Stored items from a collection:
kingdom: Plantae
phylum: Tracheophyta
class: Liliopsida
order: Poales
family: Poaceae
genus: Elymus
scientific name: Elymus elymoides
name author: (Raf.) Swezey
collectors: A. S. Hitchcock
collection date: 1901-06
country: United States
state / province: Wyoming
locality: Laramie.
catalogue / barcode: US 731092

Problem requirements: Transcribe the records verbatim, starting at the line containing "class: Liliopsida" and ending at the last line of the records.

Problem solution:
class: Liliopsida
order: Poales
family: Poaceae
genus: Elymus
scientific name: Elymus elymoides
name author: (Raf.) Swezey
collectors: A. S. Hitchcock
collection date: 1901-06
country: United States
state / province: Wyoming
locality: Laramie.
catalogue / barcode: US 731092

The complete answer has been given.